The underlying principle of great sacrifice is that the persons paying the cost place greater value on the recipient than themselves. We acknowledge that. But there is more. Somehow that height of a person’s sacrifice creates an intimate bond between giver and receiver. It spans the centuries and doesn’t even require acquaintance with the person. We see it every Remembrance Day, when an entire nation bows its collective head in profound acknowledgement of the men and women who gave their lives so that our lives stood a chance to continue. In effect, it is a bond, a promise if you will, that we will continue to acknowledge what has been done and what we owe.

The greatest effect of this bond is that it protects the relationship and keeps the act of sacrifice sacred over time. Intriguingly, the relationship becomes reciprocal – we honour one another, not out of duty, but from honest devotion. It can last a lifetime, or lifetimes, as the legacy endures.

These words a being written on Easter Sunday morning – an enduring annual celebration on how death ultimately provides life.
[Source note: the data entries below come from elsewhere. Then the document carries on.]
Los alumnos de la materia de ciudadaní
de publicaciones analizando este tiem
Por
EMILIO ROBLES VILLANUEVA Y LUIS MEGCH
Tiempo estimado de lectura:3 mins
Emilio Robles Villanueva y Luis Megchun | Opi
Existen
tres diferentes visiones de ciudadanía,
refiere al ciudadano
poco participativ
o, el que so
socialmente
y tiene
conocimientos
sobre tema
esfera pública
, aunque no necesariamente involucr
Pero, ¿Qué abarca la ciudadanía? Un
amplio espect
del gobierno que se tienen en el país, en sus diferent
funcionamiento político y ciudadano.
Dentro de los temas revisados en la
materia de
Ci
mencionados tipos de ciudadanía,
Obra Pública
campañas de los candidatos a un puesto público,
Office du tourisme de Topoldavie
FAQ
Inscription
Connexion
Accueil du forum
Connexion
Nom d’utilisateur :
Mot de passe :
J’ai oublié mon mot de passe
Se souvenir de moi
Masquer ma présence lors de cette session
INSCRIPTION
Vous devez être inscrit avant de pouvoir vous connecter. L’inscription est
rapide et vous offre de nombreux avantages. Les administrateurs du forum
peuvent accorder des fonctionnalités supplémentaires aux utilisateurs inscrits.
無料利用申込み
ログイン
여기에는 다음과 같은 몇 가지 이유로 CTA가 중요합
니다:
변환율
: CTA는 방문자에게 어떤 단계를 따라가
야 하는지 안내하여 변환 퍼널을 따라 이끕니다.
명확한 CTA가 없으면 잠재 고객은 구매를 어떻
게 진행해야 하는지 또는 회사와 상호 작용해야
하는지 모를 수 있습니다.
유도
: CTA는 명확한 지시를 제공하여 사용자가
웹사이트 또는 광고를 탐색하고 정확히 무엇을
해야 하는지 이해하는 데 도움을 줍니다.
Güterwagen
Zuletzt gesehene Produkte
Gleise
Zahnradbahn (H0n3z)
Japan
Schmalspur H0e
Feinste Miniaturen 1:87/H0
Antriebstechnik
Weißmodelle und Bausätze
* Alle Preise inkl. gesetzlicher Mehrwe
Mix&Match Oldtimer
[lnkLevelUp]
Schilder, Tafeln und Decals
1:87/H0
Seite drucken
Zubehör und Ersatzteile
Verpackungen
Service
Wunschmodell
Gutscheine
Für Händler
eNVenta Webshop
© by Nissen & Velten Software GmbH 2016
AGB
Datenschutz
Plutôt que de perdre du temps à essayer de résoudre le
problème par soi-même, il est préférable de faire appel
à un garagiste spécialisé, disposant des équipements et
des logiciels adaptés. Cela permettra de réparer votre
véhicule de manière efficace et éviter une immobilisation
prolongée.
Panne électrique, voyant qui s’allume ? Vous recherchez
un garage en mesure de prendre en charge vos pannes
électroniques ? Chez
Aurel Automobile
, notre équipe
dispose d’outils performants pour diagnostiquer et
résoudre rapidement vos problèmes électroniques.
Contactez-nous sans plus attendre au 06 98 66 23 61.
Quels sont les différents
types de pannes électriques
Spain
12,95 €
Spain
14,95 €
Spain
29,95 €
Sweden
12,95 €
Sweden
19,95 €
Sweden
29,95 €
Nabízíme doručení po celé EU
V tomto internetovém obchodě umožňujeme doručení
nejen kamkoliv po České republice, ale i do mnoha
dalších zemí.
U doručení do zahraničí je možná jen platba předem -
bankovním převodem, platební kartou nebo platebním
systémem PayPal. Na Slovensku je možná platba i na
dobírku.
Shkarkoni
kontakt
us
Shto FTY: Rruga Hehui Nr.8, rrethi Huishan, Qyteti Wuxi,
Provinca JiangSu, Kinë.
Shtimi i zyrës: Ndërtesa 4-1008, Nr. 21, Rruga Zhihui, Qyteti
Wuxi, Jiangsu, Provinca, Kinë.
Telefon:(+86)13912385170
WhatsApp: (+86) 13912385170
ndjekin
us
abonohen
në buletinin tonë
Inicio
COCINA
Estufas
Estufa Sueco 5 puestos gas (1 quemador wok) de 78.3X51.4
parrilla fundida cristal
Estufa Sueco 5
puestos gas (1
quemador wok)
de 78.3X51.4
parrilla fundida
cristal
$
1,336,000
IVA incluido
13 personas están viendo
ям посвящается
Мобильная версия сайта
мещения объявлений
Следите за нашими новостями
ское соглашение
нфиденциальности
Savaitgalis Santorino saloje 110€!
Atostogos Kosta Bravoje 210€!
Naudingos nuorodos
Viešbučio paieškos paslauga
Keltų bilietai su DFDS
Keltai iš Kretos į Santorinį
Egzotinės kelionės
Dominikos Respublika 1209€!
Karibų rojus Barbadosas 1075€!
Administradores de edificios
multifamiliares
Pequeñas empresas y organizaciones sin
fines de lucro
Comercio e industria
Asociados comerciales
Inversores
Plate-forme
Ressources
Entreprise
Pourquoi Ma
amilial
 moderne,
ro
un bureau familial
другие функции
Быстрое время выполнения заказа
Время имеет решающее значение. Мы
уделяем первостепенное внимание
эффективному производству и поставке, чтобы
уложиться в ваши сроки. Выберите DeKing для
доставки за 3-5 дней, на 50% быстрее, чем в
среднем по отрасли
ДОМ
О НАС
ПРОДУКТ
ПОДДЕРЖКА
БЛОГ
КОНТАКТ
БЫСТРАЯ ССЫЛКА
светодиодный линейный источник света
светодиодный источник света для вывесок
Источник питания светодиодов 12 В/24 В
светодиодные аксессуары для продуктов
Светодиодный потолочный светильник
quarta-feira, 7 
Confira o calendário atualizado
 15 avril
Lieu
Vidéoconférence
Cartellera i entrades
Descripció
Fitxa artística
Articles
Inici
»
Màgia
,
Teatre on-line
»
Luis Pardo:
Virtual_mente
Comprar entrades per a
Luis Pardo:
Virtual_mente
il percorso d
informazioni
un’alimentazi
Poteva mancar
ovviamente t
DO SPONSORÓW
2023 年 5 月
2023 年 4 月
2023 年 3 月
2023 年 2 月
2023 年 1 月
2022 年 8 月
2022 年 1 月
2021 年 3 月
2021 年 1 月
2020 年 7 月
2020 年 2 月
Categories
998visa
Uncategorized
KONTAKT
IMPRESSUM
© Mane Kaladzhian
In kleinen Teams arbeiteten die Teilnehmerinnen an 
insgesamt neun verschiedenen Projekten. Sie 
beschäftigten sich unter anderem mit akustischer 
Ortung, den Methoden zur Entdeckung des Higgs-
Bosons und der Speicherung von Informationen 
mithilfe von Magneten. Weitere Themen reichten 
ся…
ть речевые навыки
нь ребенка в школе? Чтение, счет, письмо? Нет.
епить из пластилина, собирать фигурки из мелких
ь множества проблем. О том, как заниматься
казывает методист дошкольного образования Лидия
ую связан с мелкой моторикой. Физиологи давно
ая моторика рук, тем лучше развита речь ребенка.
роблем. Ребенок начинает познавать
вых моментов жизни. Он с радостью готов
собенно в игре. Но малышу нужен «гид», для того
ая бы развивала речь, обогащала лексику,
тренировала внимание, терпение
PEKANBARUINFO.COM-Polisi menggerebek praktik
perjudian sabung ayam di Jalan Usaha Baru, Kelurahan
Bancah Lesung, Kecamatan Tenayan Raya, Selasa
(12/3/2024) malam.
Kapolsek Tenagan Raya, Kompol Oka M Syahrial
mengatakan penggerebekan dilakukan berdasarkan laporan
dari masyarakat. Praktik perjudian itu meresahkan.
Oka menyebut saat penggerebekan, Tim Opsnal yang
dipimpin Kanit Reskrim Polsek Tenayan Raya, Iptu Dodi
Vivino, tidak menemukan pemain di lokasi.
Billions over the millennia have acknowledged the ultimate sacrifice without ever having known Jesus Christ. It remains an act of ultimate humanity that people can love and appreciate someone they have never known.

The only real hope for our age is that we get beyond ourselves and our immediate needs, to reach for greater things, the bigger life, the enlarged spirit, so that humanity itself can survive. For this we require examples, living and dead, of those who transcended daily concerns in order to give our humanity a fighting chance to prevail. It is the quality of their lives, their essence of doing ultimate good, that reminds us that there is always more that can be done, more people that can be helped, more hope for the world. It is as Martin Luther King Jr. observed and lived:

“Human progress is neither automatic nor inevitable. Every step toward the goal of justice requires sacrifice, suffering, and struggle, the tireless exertions and passionate concern of dedicated individuals.”

Thank God such people still strive in our world. Would to God that there were more of them.